Can you expand? What makes you think that?

  • bbqfog 3 days ago

    Has China ever blown up thousands of pagers in someone else's country?

    • sbarre 3 days ago

      No but they run "re-education" internment camps for their own people (estimated up to 1.8M people) in their own country:

      https://en.wikipedia.org/wiki/Xinjiang_internment_camps

    • ruraljuror 3 days ago

      That is a bizarre standard but I would argue China’s fueling the US’s fentanyl crisis is far worse.

    • longone 3 days ago

      No. But does China have a horrible record on human rights and abuses? Yes. Have they been ethnically cleansing the Uyghur population for years now? Yes. Not to mention bullying and threatening all neighbors across the region. Just read about the recent worries over ZMPC cranes.
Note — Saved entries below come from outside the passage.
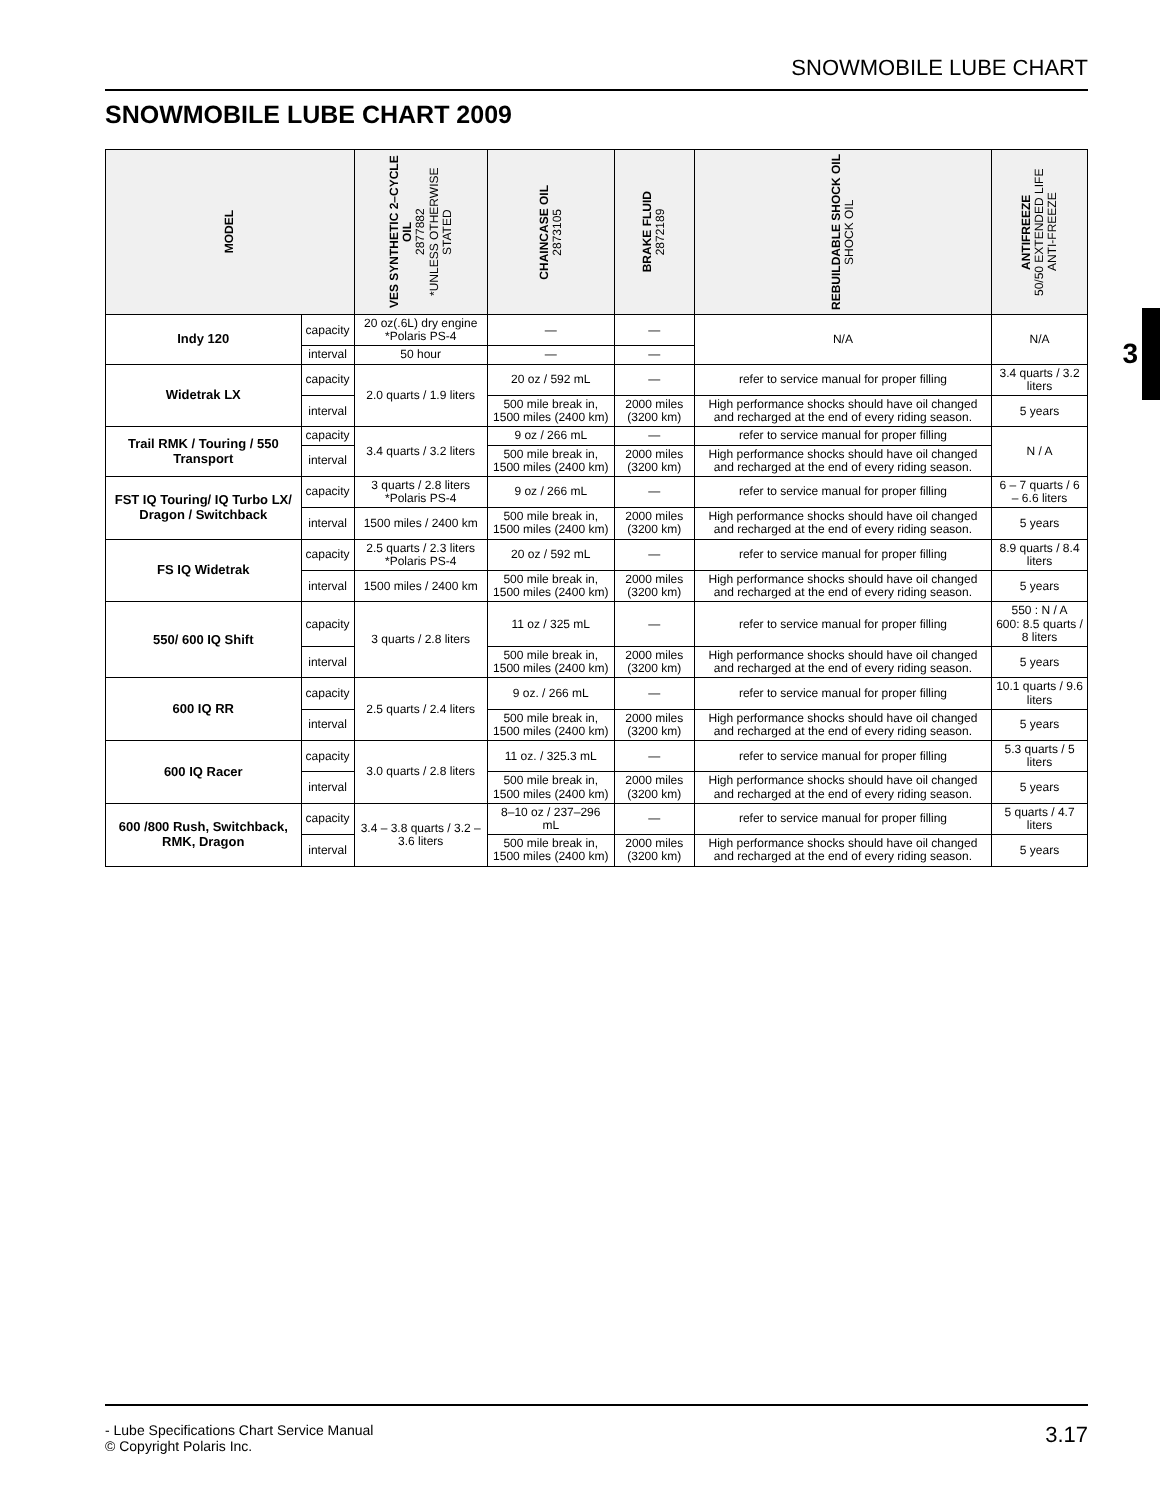SNOWMOBILE LUBE CHART
SNOWMOBILE LUBE CHART 2009
3
| MODEL | | VES SYNTHETIC 2–CYCLE OIL 2877882 *UNLESS OTHERWISE STATED | CHAINCASE OIL 2873105 | BRAKE FLUID 2872189 | REBUILDABLE SHOCK OIL SHOCK OIL | ANTIFREEZE 50/50 EXTENDED LIFE ANTI-FREEZE |
| --- | --- | --- | --- | --- | --- | --- |
| Indy 120 | capacity | 20 oz(.6L) dry engine *Polaris PS-4 | — | — | N/A | N/A |
| | interval | 50 hour | — | — | | |
| Widetrak LX | capacity | 2.0 quarts / 1.9 liters | 20 oz / 592 mL | — | refer to service manual for proper filling | 3.4 quarts / 3.2 liters |
| | interval | | 500 mile break in, 1500 miles (2400 km) | 2000 miles (3200 km) | High performance shocks should have oil changed and recharged at the end of every riding season. | 5 years |
| Trail RMK / Touring / 550 Transport | capacity | 3.4 quarts / 3.2 liters | 9 oz / 266 mL | — | refer to service manual for proper filling | N / A |
| | interval | | 500 mile break in, 1500 miles (2400 km) | 2000 miles (3200 km) | High performance shocks should have oil changed and recharged at the end of every riding season. | |
| FST IQ Touring/ IQ Turbo LX/ Dragon / Switchback | capacity | 3 quarts / 2.8 liters *Polaris PS-4 | 9 oz / 266 mL | — | refer to service manual for proper filling | 6 – 7 quarts / 6 – 6.6 liters |
| | interval | 1500 miles / 2400 km | 500 mile break in, 1500 miles (2400 km) | 2000 miles (3200 km) | High performance shocks should have oil changed and recharged at the end of every riding season. | 5 years |
| FS IQ Widetrak | capacity | 2.5 quarts / 2.3 liters *Polaris PS-4 | 20 oz / 592 mL | — | refer to service manual for proper filling | 8.9 quarts / 8.4 liters |
| | interval | 1500 miles / 2400 km | 500 mile break in, 1500 miles (2400 km) | 2000 miles (3200 km) | High performance shocks should have oil changed and recharged at the end of every riding season. | 5 years |
| 550/ 600 IQ Shift | capacity | 3 quarts / 2.8 liters | 11 oz / 325 mL | — | refer to service manual for proper filling | 550 : N / A 600: 8.5 quarts / 8 liters |
| | interval | | 500 mile break in, 1500 miles (2400 km) | 2000 miles (3200 km) | High performance shocks should have oil changed and recharged at the end of every riding season. | 5 years |
| 600 IQ RR | capacity | 2.5 quarts / 2.4 liters | 9 oz. / 266 mL | — | refer to service manual for proper filling | 10.1 quarts / 9.6 liters |
| | interval | | 500 mile break in, 1500 miles (2400 km) | 2000 miles (3200 km) | High performance shocks should have oil changed and recharged at the end of every riding season. | 5 years |
| 600 IQ Racer | capacity | 3.0 quarts / 2.8 liters | 11 oz. / 325.3 mL | — | refer to service manual for proper filling | 5.3 quarts / 5 liters |
| | interval | | 500 mile break in, 1500 miles (2400 km) | 2000 miles (3200 km) | High performance shocks should have oil changed and recharged at the end of every riding season. | 5 years |
| 600 /800 Rush, Switchback, RMK, Dragon | capacity | 3.4 – 3.8 quarts / 3.2 – 3.6 liters | 8–10 oz / 237–296 mL | — | refer to service manual for proper filling | 5 quarts / 4.7 liters |
| | interval | | 500 mile break in, 1500 miles (2400 km) | 2000 miles (3200 km) | High performance shocks should have oil changed and recharged at the end of every riding season. | 5 years |
- Lube Specifications Chart Service Manual
© Copyright Polaris Inc.
3.17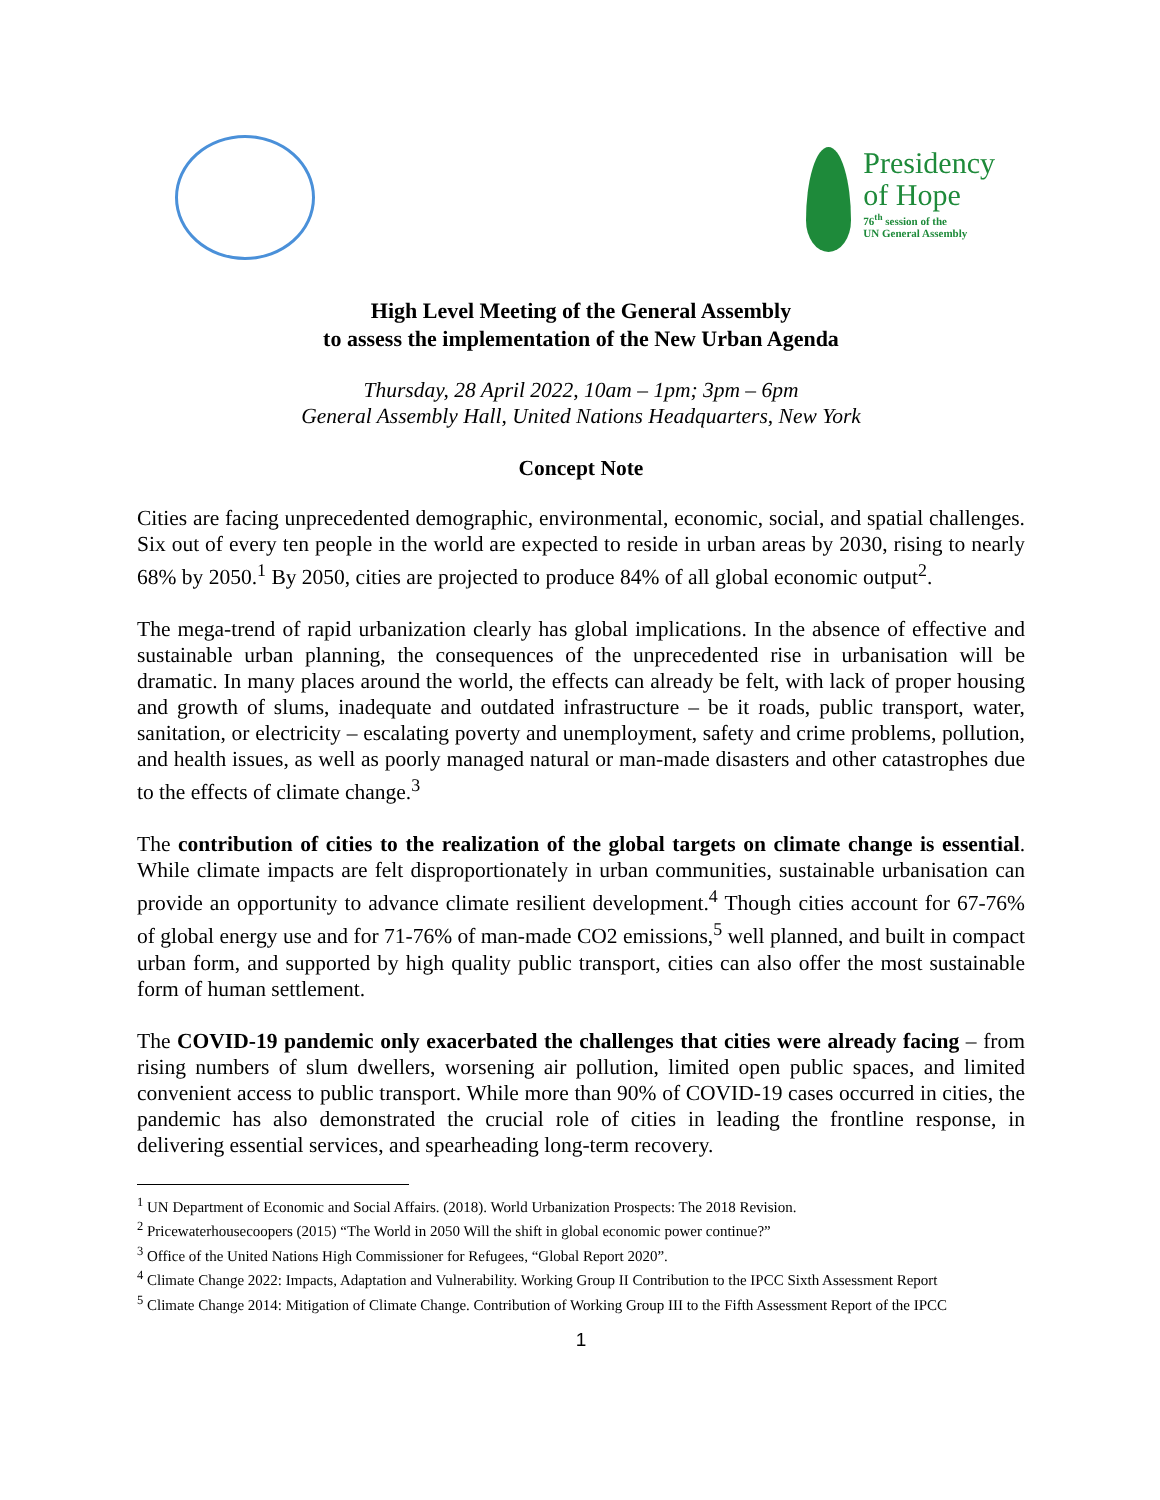Presidency
of Hope
76<sup>th</sup> session of the
UN General Assembly
High Level Meeting of the General Assembly
to assess the implementation of the New Urban Agenda
Thursday, 28 April 2022, 10am – 1pm; 3pm – 6pm
General Assembly Hall, United Nations Headquarters, New York
Concept Note
Cities are facing unprecedented demographic, environmental, economic, social, and spatial challenges. Six out of every ten people in the world are expected to reside in urban areas by 2030, rising to nearly 68% by 2050.<sup>1</sup> By 2050, cities are projected to produce 84% of all global economic output<sup>2</sup>.
The mega-trend of rapid urbanization clearly has global implications. In the absence of effective and sustainable urban planning, the consequences of the unprecedented rise in urbanisation will be dramatic. In many places around the world, the effects can already be felt, with lack of proper housing and growth of slums, inadequate and outdated infrastructure – be it roads, public transport, water, sanitation, or electricity – escalating poverty and unemployment, safety and crime problems, pollution, and health issues, as well as poorly managed natural or man-made disasters and other catastrophes due to the effects of climate change.<sup>3</sup>
The contribution of cities to the realization of the global targets on climate change is essential. While climate impacts are felt disproportionately in urban communities, sustainable urbanisation can provide an opportunity to advance climate resilient development.<sup>4</sup> Though cities account for 67-76% of global energy use and for 71-76% of man-made CO2 emissions,<sup>5</sup> well planned, and built in compact urban form, and supported by high quality public transport, cities can also offer the most sustainable form of human settlement.
The COVID-19 pandemic only exacerbated the challenges that cities were already facing – from rising numbers of slum dwellers, worsening air pollution, limited open public spaces, and limited convenient access to public transport. While more than 90% of COVID-19 cases occurred in cities, the pandemic has also demonstrated the crucial role of cities in leading the frontline response, in delivering essential services, and spearheading long-term recovery.
<sup>1</sup> UN Department of Economic and Social Affairs. (2018). World Urbanization Prospects: The 2018 Revision.
<sup>2</sup> Pricewaterhousecoopers (2015) “The World in 2050 Will the shift in global economic power continue?”
<sup>3</sup> Office of the United Nations High Commissioner for Refugees, “Global Report 2020”.
<sup>4</sup> Climate Change 2022: Impacts, Adaptation and Vulnerability. Working Group II Contribution to the IPCC Sixth Assessment Report
<sup>5</sup> Climate Change 2014: Mitigation of Climate Change. Contribution of Working Group III to the Fifth Assessment Report of the IPCC
1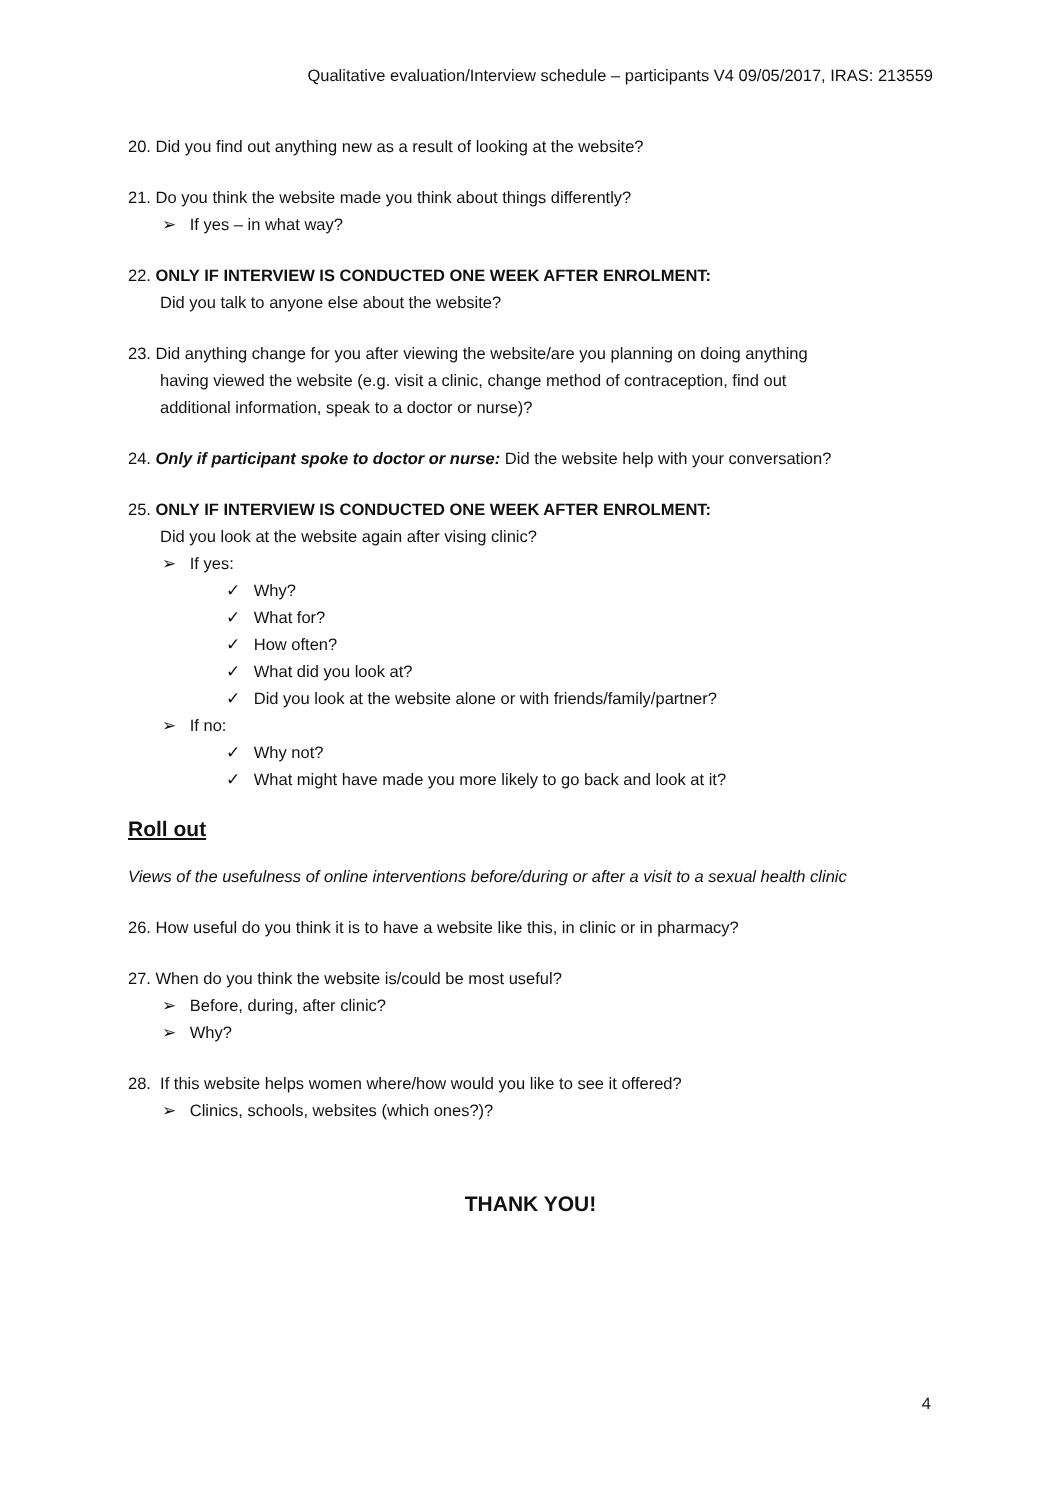Qualitative evaluation/Interview schedule – participants V4 09/05/2017, IRAS: 213559
20. Did you find out anything new as a result of looking at the website?
21. Do you think the website made you think about things differently?
➢ If yes – in what way?
22. ONLY IF INTERVIEW IS CONDUCTED ONE WEEK AFTER ENROLMENT:
Did you talk to anyone else about the website?
23. Did anything change for you after viewing the website/are you planning on doing anything
having viewed the website (e.g. visit a clinic, change method of contraception, find out
additional information, speak to a doctor or nurse)?
24. Only if participant spoke to doctor or nurse: Did the website help with your conversation?
25. ONLY IF INTERVIEW IS CONDUCTED ONE WEEK AFTER ENROLMENT:
Did you look at the website again after vising clinic?
➢ If yes:
✓ Why?
✓ What for?
✓ How often?
✓ What did you look at?
✓ Did you look at the website alone or with friends/family/partner?
➢ If no:
✓ Why not?
✓ What might have made you more likely to go back and look at it?
Roll out
Views of the usefulness of online interventions before/during or after a visit to a sexual health clinic
26. How useful do you think it is to have a website like this, in clinic or in pharmacy?
27. When do you think the website is/could be most useful?
➢ Before, during, after clinic?
➢ Why?
28. If this website helps women where/how would you like to see it offered?
➢ Clinics, schools, websites (which ones?)?
THANK YOU!
4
The CCP will and has infiltrated private companies as a vector to spy on other countries. Maybe they haven't blown up pagers like this, but they've done other things that should make anyone skeptical of buying sensitive equipment from them.

      • Sawamara 2 days ago

        Oh wow, a country BULLYING its neighbors. Imagine a country doing that. Luckily, the US never does something like that. Or imposes sanctions on a country half a world away, sanctions which the entire world has to adhere to unless they want to lose US trading all together.

        Some of these talking points fall apart upon typing them, let alone posting.

    • nozzlegear 3 days ago

      I don't think so, but neither have the US or EU to my recollection.